**ESTRATTO**:
──────────
Quando si tratta di ciclismo, si può ragionevolmente parlare di un’era pre Lance Armstrong e di un’era post Lance Armstrong. Di certo dal punto di vista cinematografico. Dopo il caso che scosse l’America e il mondo intero, le pellicole sulla sua storia e sull’uso del doping nel ciclismo, si sono moltiplicate — La caduta di Armstrong, La grande bugia, L’inganno di Armstrong, Stop at Nothing, The Program — fino a giungere addirittura all’Oscar lo scorso anno con Icarus, di Bryan Fogel, che Il Post ha giustamente definito come “uno dei resoconti più completi e accurati sullo scandalo che ha portato alla storica esclusione della Russia dalle ultime Olimpiadi”.
Oggi, quando si parla di ciclismo, la mente dell’italiano medio — quello che cambia canale quando vede il Giro d’Italia occupare il palinsesto televisivo — scatta subito verso il lato nero del ciclismo. Quello fatto di iniezioni, urine trafugate, ematocrito sballato. Quello che, nel 1999, riempì la bocca di Nandrolone a tutti gli italiani quando tracce dello steroide furono trovate nel sangue di Marco Pantani, lo sventurato, mai dimenticato, pirata del ciclismo moderno.
Il regista Arunas Matelis ha detto no con fermezza a questo approccio monodimensionale, che incastra uno sport nobile come il ciclismo in unico fermo immagine, quello dell’oscuro e dell’imbroglio, senza invece mettere in luce i lati alti di questa disciplina, come per esempio il ruolo del gregario all’interno di una squadra.
Tutti in Italia sappiamo benissimo cos’è il gregario, anche chi non bazzica molto le due ruote o il Giro d’Italia. E anche in Francia, dove è chiamato “domestique”; mentre in inglese — nella cultura inglese — dobbiamo ricorrere a un goffo “gregarious”, o a un ben poco incisivo “watercarriers” per descriverne la figura, pressoché sconosciuta.
Il gregario sta al ciclismo come il mediano sta al calcio. E se al mediano e alla sua vita, Ligabue aveva dedicato un singolo di successo nel 1999, al gregario nessuno, finora, aveva mai rivolto attenzione document-artistica. Perché nessuno bada all’atleta che fa il lavoro di fatica, che trasporta borracce e panini ai compagni, che pensa a come far arrivare il cavallo di razza del proprio team al traguardo. Tutti pensano a loro, i Froome, i Quintana, i Contador, i Nibali che si sono avvicendati negli ultimi anni — ai Coppi, i Bartali, gli Indurain, i Moser, se si guarda alla storia. I Daniele Colli, i Paolo Tiralongo, i Jetse Bol non salgono sul podio, non finiscono sotto la doccia dorata dello spumante a fine gara. Per loro l’anonimato e tanto sudore, testa bassa e avanti.
──────────
**DATI FORNITI**:
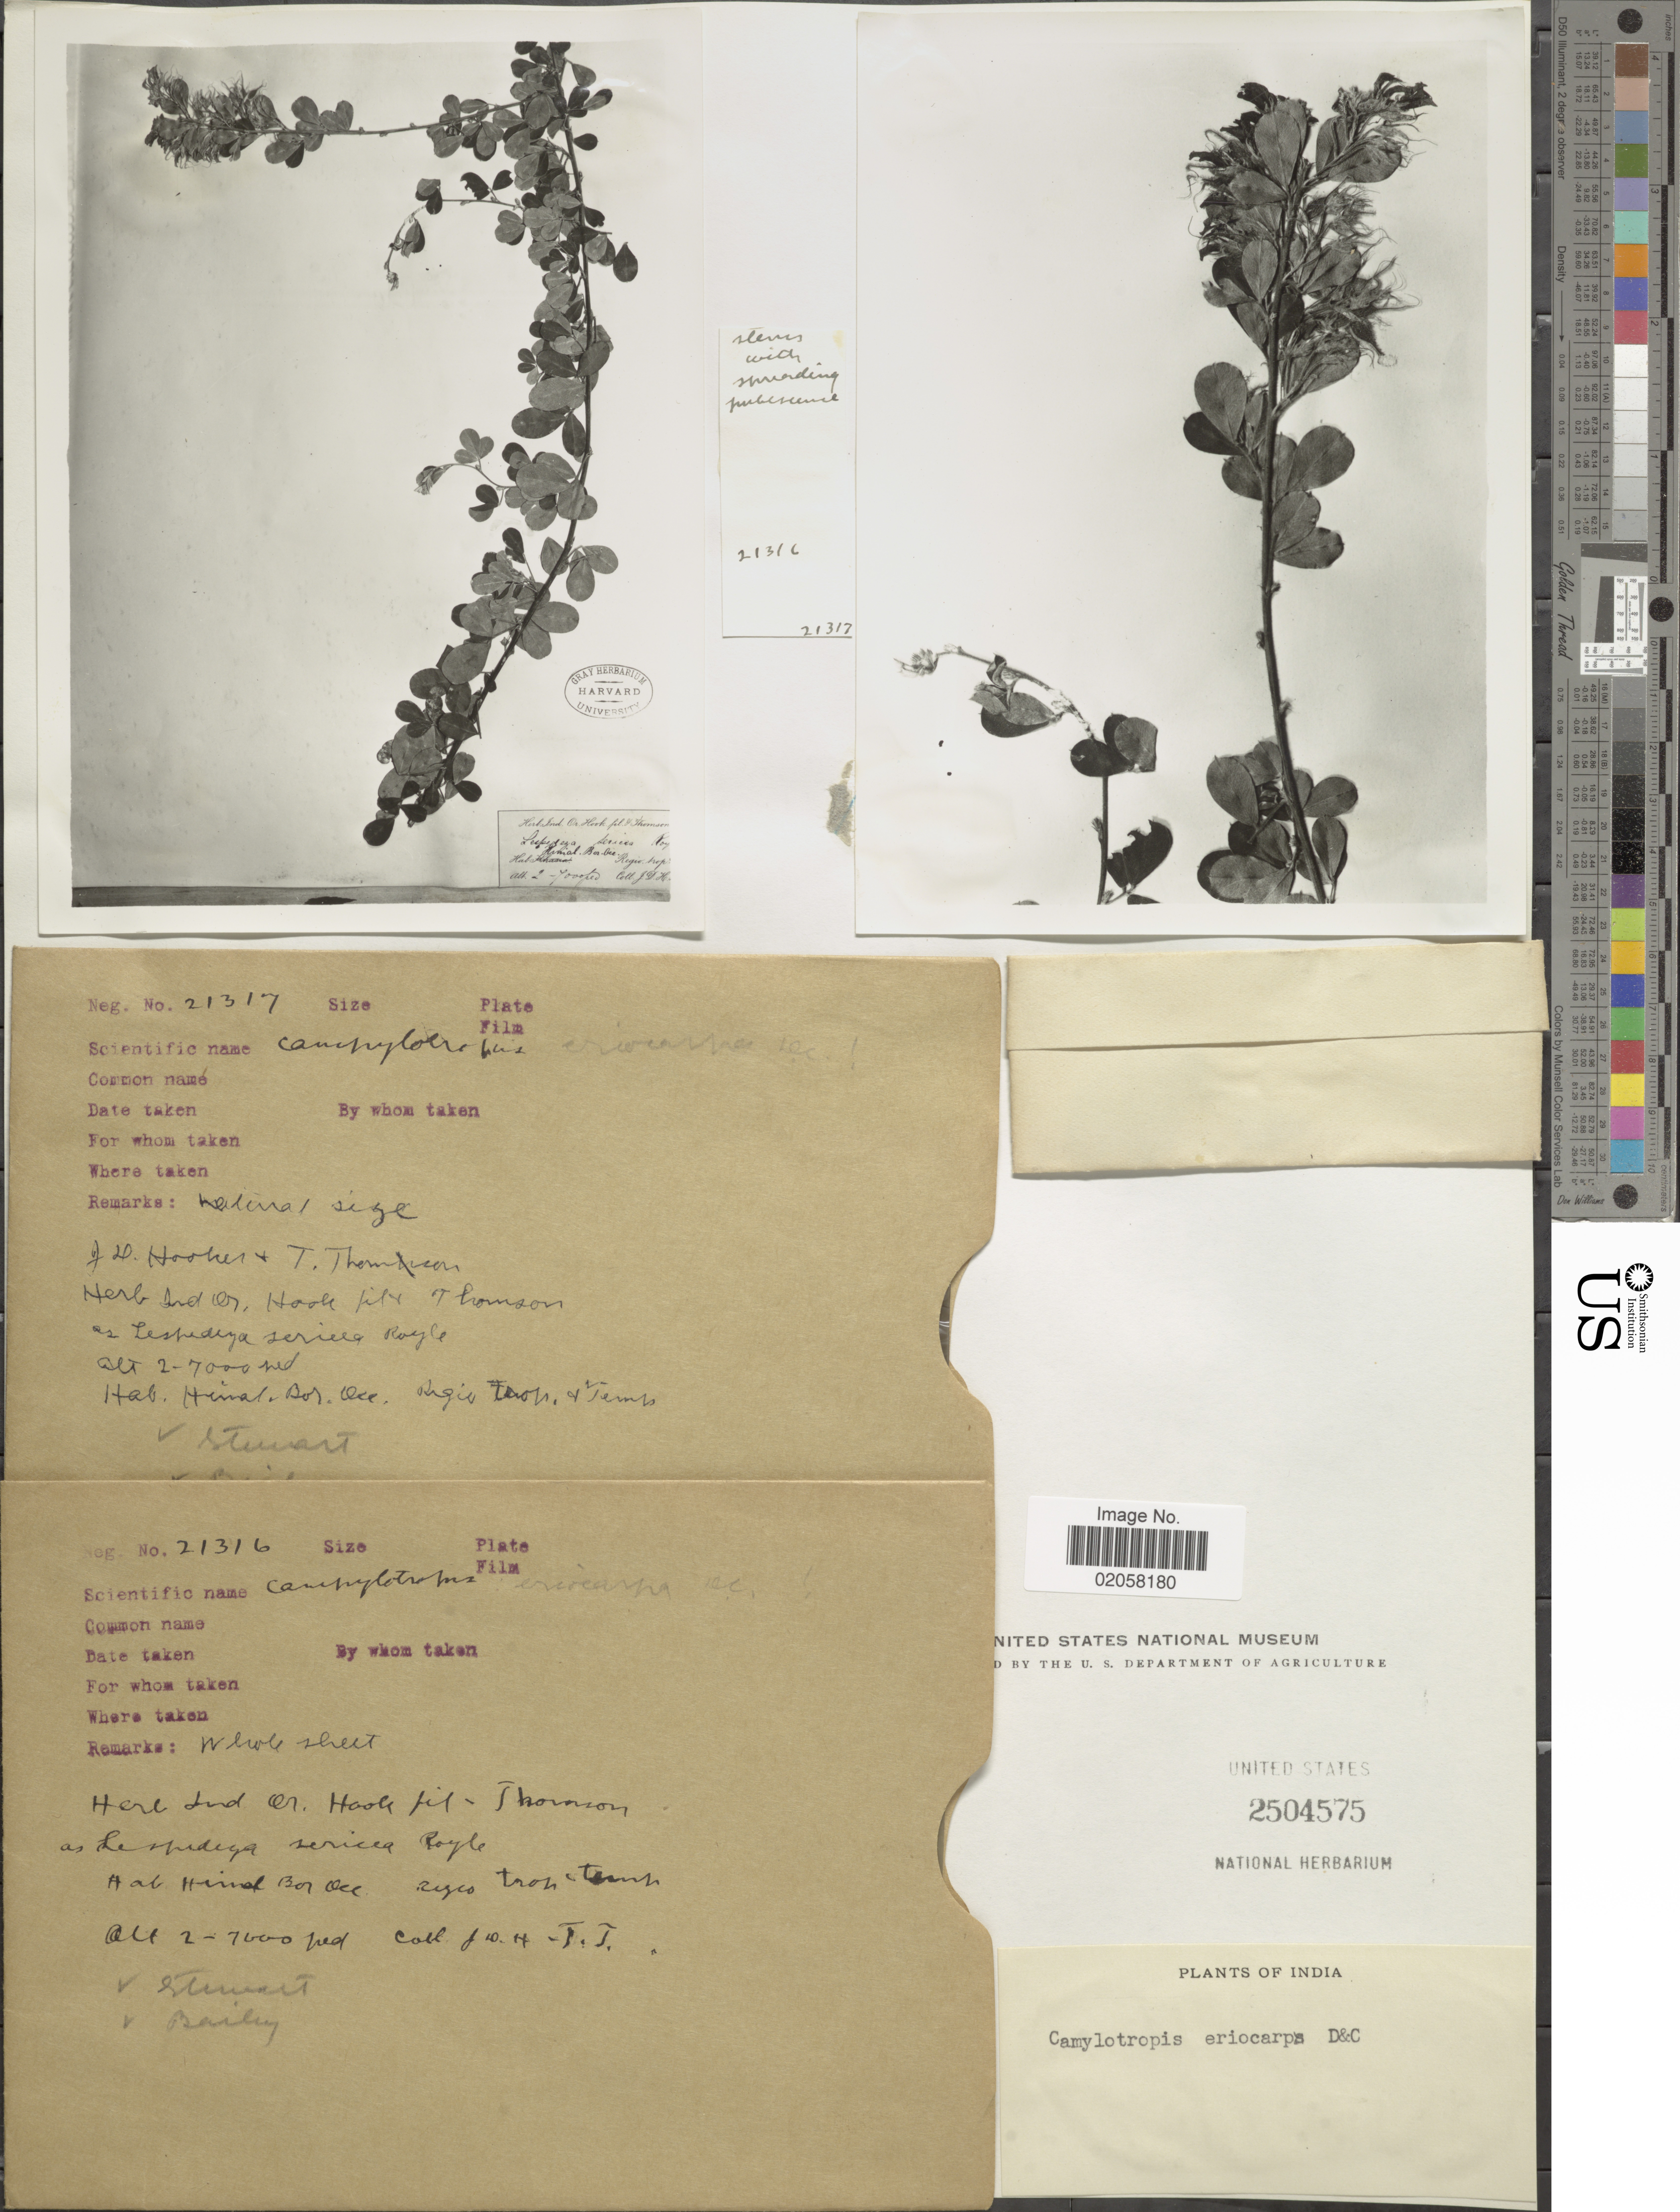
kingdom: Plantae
──────────
**OBIETTIVO**:
Trascrivi senza alcuna modifica il brano dell'estratto sul ciclismo che parte dalle parole «Oggi, quando si» e si chiude dopo «del ciclismo moderno.».

**RISPOSTA SCRITTA**:
Oggi, quando si parla di ciclismo, la mente dell’italiano medio — quello che cambia canale quando vede il Giro d’Italia occupare il palinsesto televisivo — scatta subito verso il lato nero del ciclismo. Quello fatto di iniezioni, urine trafugate, ematocrito sballato. Quello che, nel 1999, riempì la bocca di Nandrolone a tutti gli italiani quando tracce dello steroide furono trovate nel sangue di Marco Pantani, lo sventurato, mai dimenticato, pirata del ciclismo moderno.